It’s watermelon season! Not that Norway grows watermelons but the shops are packed with the bowling ball fruit at the moment. (I’ve always had a secret desire to carve three finger-holes in my watermelon and just bowl that thing down the driveway into a ten pin of pineapples.)
It is a little weird for me to have watermelon in July. Watermelon always meant Christmas as I come from the Southern Hemisphere. On scorching Christmas days kids sit in the backyard slurping up watermelon and seeing how far they can spit the seeds.
Of course, nowadays watermelon is grown seedless. But this makes it a lot easier to pulp and drink. It is very un-Norwegian to drink watermelon juice. In fact, I have only come across one fresh juice bar in all of Norway (and they didn’t even serve watermelon juice). I’m sure there are other fresh juice shops around, maybe? But the one I know of is in Oslo Sentrum train station. Nonetheless, our family have grown quite accustomed to drinking watermelon – and it is a perfect refreshment after an outing to the beach.
With our pulped watermelon we love to have a Norwegian soda water with a hint of mango and papaya, but you have to pour slowly so the watermelon doesn’t froth up too much. Sometimes we add a little bit of apple juice but not too much, we don’t want to override the watermelon flavour. And the taste – WOW!

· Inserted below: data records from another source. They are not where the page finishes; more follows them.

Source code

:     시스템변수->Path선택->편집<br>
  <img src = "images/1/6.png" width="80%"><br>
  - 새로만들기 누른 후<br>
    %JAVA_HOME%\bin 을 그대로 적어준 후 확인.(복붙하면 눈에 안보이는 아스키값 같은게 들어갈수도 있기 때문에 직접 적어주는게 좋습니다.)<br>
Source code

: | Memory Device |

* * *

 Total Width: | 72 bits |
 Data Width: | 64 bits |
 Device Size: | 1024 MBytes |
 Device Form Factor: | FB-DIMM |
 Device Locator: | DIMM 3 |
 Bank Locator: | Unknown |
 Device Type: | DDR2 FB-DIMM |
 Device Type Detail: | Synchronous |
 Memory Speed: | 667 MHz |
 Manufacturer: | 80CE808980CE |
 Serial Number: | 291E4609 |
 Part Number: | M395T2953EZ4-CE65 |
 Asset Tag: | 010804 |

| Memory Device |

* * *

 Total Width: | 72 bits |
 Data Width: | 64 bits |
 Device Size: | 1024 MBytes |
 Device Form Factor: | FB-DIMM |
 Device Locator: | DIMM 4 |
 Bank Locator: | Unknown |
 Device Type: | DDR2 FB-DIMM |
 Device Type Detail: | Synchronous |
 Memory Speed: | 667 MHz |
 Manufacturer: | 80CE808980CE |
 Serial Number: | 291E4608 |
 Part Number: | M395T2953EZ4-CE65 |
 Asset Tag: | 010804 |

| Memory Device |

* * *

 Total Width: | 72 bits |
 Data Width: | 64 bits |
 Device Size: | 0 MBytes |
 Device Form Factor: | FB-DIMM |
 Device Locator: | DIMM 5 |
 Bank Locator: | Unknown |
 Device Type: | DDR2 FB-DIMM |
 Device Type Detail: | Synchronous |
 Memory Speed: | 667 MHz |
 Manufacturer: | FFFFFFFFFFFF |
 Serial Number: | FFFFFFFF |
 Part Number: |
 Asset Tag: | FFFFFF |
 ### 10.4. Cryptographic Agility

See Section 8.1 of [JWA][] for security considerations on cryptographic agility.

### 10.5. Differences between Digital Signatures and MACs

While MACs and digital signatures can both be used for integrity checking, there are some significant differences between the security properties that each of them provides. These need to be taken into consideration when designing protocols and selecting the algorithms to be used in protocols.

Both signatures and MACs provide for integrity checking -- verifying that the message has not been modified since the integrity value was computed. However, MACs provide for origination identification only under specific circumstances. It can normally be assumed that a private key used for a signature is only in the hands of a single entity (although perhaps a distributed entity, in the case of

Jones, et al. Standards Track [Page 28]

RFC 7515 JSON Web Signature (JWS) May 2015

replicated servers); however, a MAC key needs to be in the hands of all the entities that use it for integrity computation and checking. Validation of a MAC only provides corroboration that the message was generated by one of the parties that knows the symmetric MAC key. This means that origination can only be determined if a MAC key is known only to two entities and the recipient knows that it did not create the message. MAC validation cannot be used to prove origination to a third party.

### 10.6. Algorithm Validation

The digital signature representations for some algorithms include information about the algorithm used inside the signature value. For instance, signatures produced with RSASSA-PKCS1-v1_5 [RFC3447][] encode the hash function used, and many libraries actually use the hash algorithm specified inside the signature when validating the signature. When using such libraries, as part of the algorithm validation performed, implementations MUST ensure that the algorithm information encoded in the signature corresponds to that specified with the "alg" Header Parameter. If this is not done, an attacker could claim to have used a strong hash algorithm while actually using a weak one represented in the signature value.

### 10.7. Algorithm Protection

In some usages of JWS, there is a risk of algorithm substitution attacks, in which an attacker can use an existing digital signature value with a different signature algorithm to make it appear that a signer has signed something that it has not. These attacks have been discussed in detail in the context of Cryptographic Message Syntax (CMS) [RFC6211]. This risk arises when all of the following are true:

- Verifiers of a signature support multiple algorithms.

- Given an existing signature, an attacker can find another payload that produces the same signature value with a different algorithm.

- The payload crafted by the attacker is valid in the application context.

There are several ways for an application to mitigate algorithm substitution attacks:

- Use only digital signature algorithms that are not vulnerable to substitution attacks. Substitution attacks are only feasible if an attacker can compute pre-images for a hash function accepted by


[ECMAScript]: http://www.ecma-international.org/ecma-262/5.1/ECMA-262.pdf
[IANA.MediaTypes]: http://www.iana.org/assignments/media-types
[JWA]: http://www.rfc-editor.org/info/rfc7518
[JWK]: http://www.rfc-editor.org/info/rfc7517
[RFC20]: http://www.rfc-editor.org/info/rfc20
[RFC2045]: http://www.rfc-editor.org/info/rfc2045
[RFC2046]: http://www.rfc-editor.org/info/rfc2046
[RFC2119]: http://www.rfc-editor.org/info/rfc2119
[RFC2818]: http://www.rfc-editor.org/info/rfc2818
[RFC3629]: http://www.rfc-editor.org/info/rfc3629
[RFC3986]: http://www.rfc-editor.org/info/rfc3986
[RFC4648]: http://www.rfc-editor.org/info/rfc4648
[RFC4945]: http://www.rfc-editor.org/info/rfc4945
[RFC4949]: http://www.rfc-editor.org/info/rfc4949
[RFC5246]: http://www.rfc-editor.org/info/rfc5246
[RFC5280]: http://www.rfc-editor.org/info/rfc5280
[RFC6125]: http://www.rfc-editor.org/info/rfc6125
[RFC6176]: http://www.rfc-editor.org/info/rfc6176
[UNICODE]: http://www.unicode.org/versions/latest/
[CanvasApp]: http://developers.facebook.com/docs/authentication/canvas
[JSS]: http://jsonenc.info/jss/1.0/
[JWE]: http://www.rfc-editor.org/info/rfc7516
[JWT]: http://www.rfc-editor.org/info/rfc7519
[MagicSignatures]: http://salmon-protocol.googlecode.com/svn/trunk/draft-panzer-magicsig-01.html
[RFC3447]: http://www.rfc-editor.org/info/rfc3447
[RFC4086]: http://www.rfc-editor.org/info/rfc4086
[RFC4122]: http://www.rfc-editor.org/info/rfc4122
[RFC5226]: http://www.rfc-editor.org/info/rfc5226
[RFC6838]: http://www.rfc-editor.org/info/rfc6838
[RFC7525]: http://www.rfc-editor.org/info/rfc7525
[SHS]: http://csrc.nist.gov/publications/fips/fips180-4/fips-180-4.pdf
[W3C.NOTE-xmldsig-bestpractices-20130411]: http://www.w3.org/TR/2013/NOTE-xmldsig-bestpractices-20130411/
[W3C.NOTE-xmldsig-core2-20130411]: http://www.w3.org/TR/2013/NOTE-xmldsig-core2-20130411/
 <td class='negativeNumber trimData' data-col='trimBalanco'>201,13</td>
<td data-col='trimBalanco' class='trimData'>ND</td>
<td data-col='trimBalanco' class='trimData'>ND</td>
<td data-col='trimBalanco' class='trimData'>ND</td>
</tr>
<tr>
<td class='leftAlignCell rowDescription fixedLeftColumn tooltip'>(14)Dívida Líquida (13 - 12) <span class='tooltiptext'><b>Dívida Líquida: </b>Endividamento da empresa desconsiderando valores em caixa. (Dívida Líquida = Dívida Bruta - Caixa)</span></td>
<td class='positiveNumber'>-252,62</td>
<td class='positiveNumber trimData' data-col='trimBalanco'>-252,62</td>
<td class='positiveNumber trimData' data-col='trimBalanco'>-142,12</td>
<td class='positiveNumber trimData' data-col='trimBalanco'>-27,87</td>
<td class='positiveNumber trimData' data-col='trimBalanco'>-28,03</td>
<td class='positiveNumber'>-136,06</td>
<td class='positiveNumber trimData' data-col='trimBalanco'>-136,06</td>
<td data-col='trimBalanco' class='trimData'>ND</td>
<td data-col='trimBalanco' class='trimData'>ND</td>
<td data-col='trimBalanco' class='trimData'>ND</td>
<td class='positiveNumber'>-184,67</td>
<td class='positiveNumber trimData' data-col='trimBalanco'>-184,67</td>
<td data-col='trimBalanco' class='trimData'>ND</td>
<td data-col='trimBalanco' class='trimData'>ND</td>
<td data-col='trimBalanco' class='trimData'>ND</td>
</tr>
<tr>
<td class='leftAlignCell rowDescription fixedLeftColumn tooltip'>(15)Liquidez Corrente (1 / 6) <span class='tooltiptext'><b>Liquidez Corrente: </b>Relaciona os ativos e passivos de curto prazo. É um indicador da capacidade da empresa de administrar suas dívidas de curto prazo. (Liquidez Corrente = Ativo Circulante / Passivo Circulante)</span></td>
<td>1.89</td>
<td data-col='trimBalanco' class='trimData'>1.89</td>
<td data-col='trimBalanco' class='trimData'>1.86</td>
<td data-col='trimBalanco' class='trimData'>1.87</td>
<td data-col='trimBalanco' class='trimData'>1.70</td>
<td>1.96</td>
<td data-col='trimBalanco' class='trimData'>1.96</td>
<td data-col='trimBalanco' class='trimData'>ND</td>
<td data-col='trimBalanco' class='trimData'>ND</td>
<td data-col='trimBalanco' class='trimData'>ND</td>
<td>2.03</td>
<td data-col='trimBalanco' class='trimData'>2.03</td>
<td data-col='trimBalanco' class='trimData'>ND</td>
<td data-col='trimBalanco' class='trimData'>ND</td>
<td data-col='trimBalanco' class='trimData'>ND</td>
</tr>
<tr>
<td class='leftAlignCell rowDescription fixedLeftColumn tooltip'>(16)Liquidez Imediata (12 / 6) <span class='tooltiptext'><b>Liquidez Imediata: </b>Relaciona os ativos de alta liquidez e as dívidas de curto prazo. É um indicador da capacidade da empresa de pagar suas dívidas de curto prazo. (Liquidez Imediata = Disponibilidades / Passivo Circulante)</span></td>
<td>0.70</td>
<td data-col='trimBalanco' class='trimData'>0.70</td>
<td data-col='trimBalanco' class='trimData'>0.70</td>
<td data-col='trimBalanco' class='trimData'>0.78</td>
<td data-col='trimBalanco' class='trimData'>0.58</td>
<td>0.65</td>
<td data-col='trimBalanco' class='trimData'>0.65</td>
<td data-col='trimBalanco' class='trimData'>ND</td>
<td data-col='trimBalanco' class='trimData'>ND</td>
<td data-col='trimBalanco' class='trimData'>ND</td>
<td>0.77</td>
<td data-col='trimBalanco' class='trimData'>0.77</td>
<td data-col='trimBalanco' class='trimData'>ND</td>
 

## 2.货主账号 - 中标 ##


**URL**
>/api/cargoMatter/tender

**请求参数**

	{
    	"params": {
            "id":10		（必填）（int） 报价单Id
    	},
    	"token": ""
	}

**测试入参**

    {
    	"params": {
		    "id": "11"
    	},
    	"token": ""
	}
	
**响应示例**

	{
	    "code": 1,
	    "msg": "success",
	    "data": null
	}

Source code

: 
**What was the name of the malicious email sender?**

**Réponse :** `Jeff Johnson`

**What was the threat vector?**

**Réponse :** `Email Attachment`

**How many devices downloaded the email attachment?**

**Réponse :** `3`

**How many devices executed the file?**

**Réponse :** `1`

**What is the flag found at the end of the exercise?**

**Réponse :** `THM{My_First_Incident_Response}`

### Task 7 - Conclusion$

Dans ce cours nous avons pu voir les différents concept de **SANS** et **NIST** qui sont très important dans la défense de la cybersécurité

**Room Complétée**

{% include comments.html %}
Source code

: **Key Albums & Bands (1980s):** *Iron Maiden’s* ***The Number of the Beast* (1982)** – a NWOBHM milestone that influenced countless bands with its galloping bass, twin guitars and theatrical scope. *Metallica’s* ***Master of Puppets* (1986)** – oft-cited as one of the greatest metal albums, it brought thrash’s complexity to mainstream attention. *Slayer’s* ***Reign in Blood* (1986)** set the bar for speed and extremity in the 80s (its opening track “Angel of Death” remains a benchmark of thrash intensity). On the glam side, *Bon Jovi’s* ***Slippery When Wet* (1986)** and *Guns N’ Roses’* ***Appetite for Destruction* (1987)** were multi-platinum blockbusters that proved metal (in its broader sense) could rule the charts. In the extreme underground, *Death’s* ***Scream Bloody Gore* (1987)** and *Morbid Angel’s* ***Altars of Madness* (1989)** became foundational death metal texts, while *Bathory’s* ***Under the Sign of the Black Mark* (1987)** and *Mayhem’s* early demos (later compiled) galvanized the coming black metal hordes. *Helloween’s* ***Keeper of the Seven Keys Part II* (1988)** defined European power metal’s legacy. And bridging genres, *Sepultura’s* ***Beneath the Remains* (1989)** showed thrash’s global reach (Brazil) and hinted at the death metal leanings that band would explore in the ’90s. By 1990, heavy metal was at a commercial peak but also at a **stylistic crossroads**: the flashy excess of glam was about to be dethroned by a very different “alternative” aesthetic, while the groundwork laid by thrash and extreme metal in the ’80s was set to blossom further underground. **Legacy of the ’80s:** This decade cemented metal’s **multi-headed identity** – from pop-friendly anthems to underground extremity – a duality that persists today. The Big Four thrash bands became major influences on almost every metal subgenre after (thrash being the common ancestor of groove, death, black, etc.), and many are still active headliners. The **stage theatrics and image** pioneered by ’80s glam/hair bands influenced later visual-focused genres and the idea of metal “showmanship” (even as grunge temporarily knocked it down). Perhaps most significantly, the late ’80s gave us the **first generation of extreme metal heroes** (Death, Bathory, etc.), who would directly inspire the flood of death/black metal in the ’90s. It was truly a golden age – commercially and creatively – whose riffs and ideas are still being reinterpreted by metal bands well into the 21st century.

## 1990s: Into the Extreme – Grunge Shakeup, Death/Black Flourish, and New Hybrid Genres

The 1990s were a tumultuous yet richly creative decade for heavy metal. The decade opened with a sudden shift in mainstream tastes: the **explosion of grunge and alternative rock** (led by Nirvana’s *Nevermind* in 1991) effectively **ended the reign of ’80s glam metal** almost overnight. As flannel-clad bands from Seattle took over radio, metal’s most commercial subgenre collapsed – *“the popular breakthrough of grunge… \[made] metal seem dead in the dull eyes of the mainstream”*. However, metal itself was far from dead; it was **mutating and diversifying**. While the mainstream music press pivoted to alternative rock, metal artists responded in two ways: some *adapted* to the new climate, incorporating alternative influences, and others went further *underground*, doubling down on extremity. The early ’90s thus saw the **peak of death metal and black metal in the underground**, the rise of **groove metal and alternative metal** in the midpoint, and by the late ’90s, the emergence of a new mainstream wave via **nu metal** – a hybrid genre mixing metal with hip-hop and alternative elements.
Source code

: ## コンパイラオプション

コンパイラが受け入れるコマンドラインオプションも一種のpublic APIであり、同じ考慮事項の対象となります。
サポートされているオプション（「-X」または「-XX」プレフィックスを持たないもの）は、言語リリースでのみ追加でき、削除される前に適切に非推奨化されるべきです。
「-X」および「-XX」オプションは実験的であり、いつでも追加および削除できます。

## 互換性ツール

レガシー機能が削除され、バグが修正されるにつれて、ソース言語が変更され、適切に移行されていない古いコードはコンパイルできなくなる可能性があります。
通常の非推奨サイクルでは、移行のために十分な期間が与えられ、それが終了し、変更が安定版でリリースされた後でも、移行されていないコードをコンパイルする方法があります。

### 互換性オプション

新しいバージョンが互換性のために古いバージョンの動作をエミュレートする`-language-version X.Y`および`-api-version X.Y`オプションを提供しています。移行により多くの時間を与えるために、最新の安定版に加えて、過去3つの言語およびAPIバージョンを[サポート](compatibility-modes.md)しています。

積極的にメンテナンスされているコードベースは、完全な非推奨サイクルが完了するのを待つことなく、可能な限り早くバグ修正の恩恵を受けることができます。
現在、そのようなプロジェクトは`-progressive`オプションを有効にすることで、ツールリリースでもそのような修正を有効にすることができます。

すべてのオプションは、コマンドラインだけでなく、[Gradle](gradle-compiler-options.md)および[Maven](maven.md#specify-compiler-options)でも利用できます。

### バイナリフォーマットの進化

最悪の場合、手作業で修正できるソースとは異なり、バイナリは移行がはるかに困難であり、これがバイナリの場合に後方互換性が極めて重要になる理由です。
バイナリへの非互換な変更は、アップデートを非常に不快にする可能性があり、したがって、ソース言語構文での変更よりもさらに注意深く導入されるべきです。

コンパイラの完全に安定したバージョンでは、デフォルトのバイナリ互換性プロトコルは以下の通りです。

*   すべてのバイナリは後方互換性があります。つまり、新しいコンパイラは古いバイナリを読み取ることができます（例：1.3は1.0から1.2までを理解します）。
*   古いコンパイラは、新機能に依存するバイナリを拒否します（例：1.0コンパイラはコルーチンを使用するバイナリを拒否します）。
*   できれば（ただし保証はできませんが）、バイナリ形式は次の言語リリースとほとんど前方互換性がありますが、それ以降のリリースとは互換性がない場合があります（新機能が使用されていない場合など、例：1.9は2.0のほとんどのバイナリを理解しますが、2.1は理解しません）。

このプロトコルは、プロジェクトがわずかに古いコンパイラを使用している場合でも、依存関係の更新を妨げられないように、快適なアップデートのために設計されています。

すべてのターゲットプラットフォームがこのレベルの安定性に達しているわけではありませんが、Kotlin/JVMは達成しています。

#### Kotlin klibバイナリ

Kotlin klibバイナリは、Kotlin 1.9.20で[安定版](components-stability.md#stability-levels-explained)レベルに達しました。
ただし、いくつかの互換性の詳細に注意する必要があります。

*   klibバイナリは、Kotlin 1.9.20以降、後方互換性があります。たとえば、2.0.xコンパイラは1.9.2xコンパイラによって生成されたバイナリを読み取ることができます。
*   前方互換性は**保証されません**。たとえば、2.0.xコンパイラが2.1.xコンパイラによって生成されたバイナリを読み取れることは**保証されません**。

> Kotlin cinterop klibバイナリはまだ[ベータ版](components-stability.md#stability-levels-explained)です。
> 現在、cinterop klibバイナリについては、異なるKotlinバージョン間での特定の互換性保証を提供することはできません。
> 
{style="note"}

Soon watermelon season will be over and then I’ll have to wait for next year to have it again. Because Norway grows and imports seasonally it makes me value food so much more. I get excited when I see clementines which means Christmas in Norway. I look forward to going blueberry picking which is in Autumn. And when lamb is available it is certainly Spring. I think this is the way life was meant to be – not just looking forward to a weather change but also the anticipation of colours, smells and tastes of seasonal food.